WHAT THE TASK ASKS:
Write the records out again exactly, leaving no images in.

Extracted data entries:
┄┄┄┄┄┄

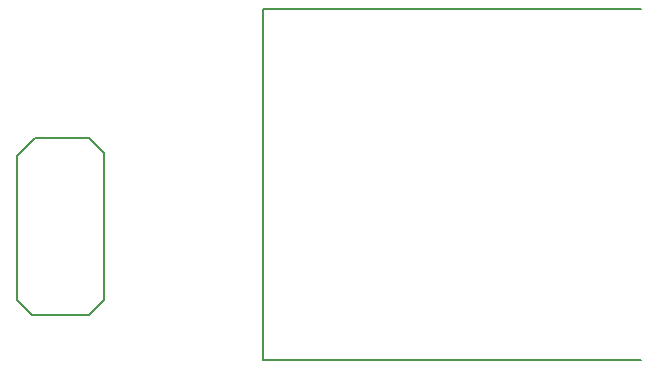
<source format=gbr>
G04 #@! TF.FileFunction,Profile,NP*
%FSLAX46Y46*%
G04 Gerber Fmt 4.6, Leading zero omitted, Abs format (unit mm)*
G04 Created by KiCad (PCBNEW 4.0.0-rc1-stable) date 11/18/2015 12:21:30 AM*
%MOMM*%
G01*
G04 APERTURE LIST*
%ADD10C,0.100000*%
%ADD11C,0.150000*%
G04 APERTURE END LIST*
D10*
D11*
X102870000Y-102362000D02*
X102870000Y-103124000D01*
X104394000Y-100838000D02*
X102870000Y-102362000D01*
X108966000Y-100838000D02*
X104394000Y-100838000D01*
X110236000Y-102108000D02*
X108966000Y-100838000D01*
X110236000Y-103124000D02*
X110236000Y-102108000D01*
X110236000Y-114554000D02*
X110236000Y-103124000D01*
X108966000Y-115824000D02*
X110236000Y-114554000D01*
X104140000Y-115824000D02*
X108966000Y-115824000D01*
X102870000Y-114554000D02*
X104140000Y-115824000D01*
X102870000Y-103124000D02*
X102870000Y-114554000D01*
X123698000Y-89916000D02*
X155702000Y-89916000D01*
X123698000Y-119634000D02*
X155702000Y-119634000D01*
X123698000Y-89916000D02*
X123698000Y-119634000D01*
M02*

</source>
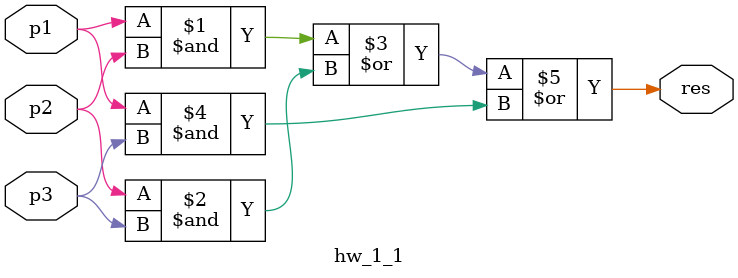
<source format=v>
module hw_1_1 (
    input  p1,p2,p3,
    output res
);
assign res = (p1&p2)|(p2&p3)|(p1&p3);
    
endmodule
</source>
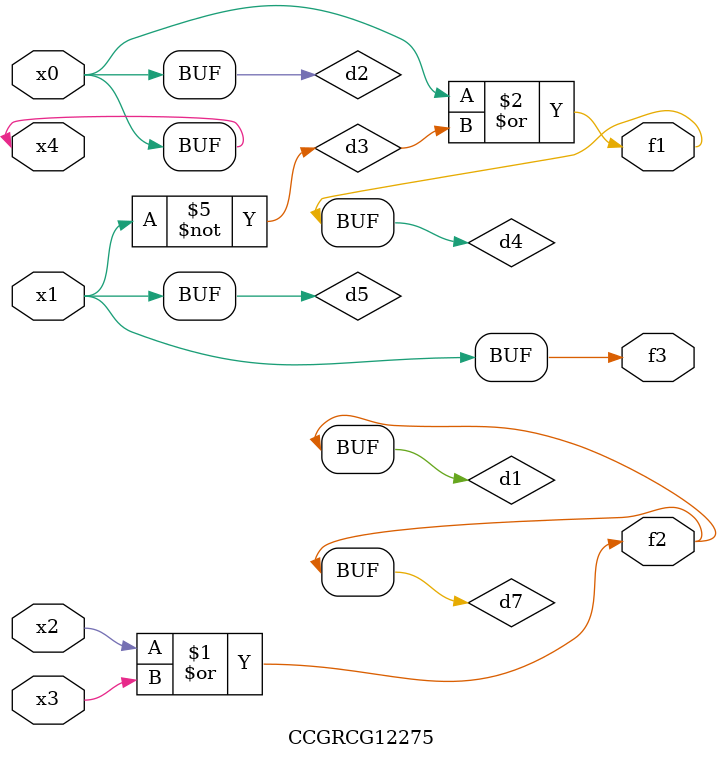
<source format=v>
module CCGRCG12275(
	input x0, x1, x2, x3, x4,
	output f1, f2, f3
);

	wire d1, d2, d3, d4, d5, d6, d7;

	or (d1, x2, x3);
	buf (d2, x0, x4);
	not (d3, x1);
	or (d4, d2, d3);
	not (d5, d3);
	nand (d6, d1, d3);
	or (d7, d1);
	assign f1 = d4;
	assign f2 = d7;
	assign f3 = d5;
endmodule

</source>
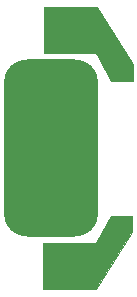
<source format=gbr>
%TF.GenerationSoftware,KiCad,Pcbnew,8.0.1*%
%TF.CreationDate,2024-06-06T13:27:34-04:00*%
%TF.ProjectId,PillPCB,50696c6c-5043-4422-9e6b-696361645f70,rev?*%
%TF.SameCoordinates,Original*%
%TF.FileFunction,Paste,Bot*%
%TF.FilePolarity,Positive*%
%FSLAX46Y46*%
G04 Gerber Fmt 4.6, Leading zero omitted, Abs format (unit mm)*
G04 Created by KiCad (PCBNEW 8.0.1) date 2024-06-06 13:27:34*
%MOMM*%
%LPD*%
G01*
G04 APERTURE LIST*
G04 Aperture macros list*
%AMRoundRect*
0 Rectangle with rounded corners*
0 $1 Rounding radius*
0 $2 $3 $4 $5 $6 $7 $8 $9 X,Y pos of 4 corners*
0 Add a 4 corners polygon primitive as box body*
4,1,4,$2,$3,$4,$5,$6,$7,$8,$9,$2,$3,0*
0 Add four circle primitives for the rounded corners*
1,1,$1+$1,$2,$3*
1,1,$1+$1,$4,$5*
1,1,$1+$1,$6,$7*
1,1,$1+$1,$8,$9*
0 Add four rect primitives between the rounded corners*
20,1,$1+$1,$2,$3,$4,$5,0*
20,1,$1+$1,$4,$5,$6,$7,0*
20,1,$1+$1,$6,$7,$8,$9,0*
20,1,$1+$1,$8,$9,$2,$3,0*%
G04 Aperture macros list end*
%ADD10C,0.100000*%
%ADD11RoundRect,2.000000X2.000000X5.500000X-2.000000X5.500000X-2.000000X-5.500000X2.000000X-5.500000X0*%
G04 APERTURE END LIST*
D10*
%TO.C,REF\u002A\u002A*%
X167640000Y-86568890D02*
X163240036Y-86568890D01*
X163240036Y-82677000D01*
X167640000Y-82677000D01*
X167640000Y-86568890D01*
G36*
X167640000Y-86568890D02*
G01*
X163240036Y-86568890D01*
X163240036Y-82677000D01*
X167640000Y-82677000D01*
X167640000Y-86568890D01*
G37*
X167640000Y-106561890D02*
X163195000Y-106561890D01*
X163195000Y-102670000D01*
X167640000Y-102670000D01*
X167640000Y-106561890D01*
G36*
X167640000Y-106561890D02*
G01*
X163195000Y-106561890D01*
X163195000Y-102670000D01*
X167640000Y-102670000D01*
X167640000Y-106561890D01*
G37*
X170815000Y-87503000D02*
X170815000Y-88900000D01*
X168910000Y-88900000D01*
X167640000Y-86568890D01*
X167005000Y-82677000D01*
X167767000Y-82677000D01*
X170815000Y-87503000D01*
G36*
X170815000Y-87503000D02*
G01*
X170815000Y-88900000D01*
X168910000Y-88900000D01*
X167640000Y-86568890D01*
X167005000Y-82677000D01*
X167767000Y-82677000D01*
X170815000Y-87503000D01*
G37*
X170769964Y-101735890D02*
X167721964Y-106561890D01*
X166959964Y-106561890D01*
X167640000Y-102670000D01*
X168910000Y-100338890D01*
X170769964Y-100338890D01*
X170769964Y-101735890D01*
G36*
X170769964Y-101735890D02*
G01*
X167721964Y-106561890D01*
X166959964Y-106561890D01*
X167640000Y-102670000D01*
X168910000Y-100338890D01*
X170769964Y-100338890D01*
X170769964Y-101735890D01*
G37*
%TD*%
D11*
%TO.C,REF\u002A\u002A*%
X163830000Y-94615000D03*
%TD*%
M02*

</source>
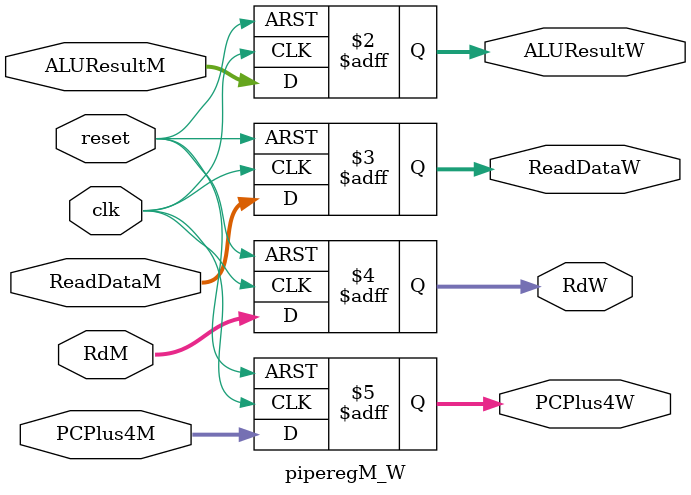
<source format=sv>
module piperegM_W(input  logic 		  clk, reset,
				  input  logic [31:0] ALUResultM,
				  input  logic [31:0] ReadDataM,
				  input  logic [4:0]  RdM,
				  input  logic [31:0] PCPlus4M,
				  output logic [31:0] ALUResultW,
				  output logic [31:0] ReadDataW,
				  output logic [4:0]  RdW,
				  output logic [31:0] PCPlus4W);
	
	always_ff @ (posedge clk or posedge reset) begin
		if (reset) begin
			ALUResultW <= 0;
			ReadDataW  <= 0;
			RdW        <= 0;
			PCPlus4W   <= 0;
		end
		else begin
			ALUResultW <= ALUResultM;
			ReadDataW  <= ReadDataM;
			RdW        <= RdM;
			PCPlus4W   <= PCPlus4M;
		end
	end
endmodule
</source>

┄┄┄┄┄┄

EXERCISE ANSWER:
<source format=gbr>
G04 #@! TF.FileFunction,Profile,NP*
%FSLAX46Y46*%
G04 Gerber Fmt 4.6, Leading zero omitted, Abs format (unit mm)*
G04 Created by KiCad (PCBNEW 4.0.0-rc1-stable) date 11/18/2015 12:21:30 AM*
%MOMM*%
G01*
G04 APERTURE LIST*
%ADD10C,0.100000*%
%ADD11C,0.150000*%
G04 APERTURE END LIST*
D10*
D11*
X102870000Y-102362000D02*
X102870000Y-103124000D01*
X104394000Y-100838000D02*
X102870000Y-102362000D01*
X108966000Y-100838000D02*
X104394000Y-100838000D01*
X110236000Y-102108000D02*
X108966000Y-100838000D01*
X110236000Y-103124000D02*
X110236000Y-102108000D01*
X110236000Y-114554000D02*
X110236000Y-103124000D01*
X108966000Y-115824000D02*
X110236000Y-114554000D01*
X104140000Y-115824000D02*
X108966000Y-115824000D01*
X102870000Y-114554000D02*
X104140000Y-115824000D01*
X102870000Y-103124000D02*
X102870000Y-114554000D01*
X123698000Y-89916000D02*
X155702000Y-89916000D01*
X123698000Y-119634000D02*
X155702000Y-119634000D01*
X123698000Y-89916000D02*
X123698000Y-119634000D01*
M02*

</source>
<source format=v>
module hw_1_1 (
    input  p1,p2,p3,
    output res
);
assign res = (p1&p2)|(p2&p3)|(p1&p3);
    
endmodule
</source>
<source format=v>
module CCGRCG12275(
	input x0, x1, x2, x3, x4,
	output f1, f2, f3
);

	wire d1, d2, d3, d4, d5, d6, d7;

	or (d1, x2, x3);
	buf (d2, x0, x4);
	not (d3, x1);
	or (d4, d2, d3);
	not (d5, d3);
	nand (d6, d1, d3);
	or (d7, d1);
	assign f1 = d4;
	assign f2 = d7;
	assign f3 = d5;
endmodule

</source>
<source format=gbr>
%TF.GenerationSoftware,KiCad,Pcbnew,8.0.1*%
%TF.CreationDate,2024-06-06T13:27:34-04:00*%
%TF.ProjectId,PillPCB,50696c6c-5043-4422-9e6b-696361645f70,rev?*%
%TF.SameCoordinates,Original*%
%TF.FileFunction,Paste,Bot*%
%TF.FilePolarity,Positive*%
%FSLAX46Y46*%
G04 Gerber Fmt 4.6, Leading zero omitted, Abs format (unit mm)*
G04 Created by KiCad (PCBNEW 8.0.1) date 2024-06-06 13:27:34*
%MOMM*%
%LPD*%
G01*
G04 APERTURE LIST*
G04 Aperture macros list*
%AMRoundRect*
0 Rectangle with rounded corners*
0 $1 Rounding radius*
0 $2 $3 $4 $5 $6 $7 $8 $9 X,Y pos of 4 corners*
0 Add a 4 corners polygon primitive as box body*
4,1,4,$2,$3,$4,$5,$6,$7,$8,$9,$2,$3,0*
0 Add four circle primitives for the rounded corners*
1,1,$1+$1,$2,$3*
1,1,$1+$1,$4,$5*
1,1,$1+$1,$6,$7*
1,1,$1+$1,$8,$9*
0 Add four rect primitives between the rounded corners*
20,1,$1+$1,$2,$3,$4,$5,0*
20,1,$1+$1,$4,$5,$6,$7,0*
20,1,$1+$1,$6,$7,$8,$9,0*
20,1,$1+$1,$8,$9,$2,$3,0*%
G04 Aperture macros list end*
%ADD10C,0.100000*%
%ADD11RoundRect,2.000000X2.000000X5.500000X-2.000000X5.500000X-2.000000X-5.500000X2.000000X-5.500000X0*%
G04 APERTURE END LIST*
D10*
%TO.C,REF\u002A\u002A*%
X167640000Y-86568890D02*
X163240036Y-86568890D01*
X163240036Y-82677000D01*
X167640000Y-82677000D01*
X167640000Y-86568890D01*
G36*
X167640000Y-86568890D02*
G01*
X163240036Y-86568890D01*
X163240036Y-82677000D01*
X167640000Y-82677000D01*
X167640000Y-86568890D01*
G37*
X167640000Y-106561890D02*
X163195000Y-106561890D01*
X163195000Y-102670000D01*
X167640000Y-102670000D01*
X167640000Y-106561890D01*
G36*
X167640000Y-106561890D02*
G01*
X163195000Y-106561890D01*
X163195000Y-102670000D01*
X167640000Y-102670000D01*
X167640000Y-106561890D01*
G37*
X170815000Y-87503000D02*
X170815000Y-88900000D01*
X168910000Y-88900000D01*
X167640000Y-86568890D01*
X167005000Y-82677000D01*
X167767000Y-82677000D01*
X170815000Y-87503000D01*
G36*
X170815000Y-87503000D02*
G01*
X170815000Y-88900000D01*
X168910000Y-88900000D01*
X167640000Y-86568890D01*
X167005000Y-82677000D01*
X167767000Y-82677000D01*
X170815000Y-87503000D01*
G37*
X170769964Y-101735890D02*
X167721964Y-106561890D01*
X166959964Y-106561890D01*
X167640000Y-102670000D01*
X168910000Y-100338890D01*
X170769964Y-100338890D01*
X170769964Y-101735890D01*
G36*
X170769964Y-101735890D02*
G01*
X167721964Y-106561890D01*
X166959964Y-106561890D01*
X167640000Y-102670000D01*
X168910000Y-100338890D01*
X170769964Y-100338890D01*
X170769964Y-101735890D01*
G37*
%TD*%
D11*
%TO.C,REF\u002A\u002A*%
X163830000Y-94615000D03*
%TD*%
M02*

</source>
<source format=sv>
module piperegM_W(input  logic 		  clk, reset,
				  input  logic [31:0] ALUResultM,
				  input  logic [31:0] ReadDataM,
				  input  logic [4:0]  RdM,
				  input  logic [31:0] PCPlus4M,
				  output logic [31:0] ALUResultW,
				  output logic [31:0] ReadDataW,
				  output logic [4:0]  RdW,
				  output logic [31:0] PCPlus4W);
	
	always_ff @ (posedge clk or posedge reset) begin
		if (reset) begin
			ALUResultW <= 0;
			ReadDataW  <= 0;
			RdW        <= 0;
			PCPlus4W   <= 0;
		end
		else begin
			ALUResultW <= ALUResultM;
			ReadDataW  <= ReadDataM;
			RdW        <= RdM;
			PCPlus4W   <= PCPlus4M;
		end
	end
endmodule
</source>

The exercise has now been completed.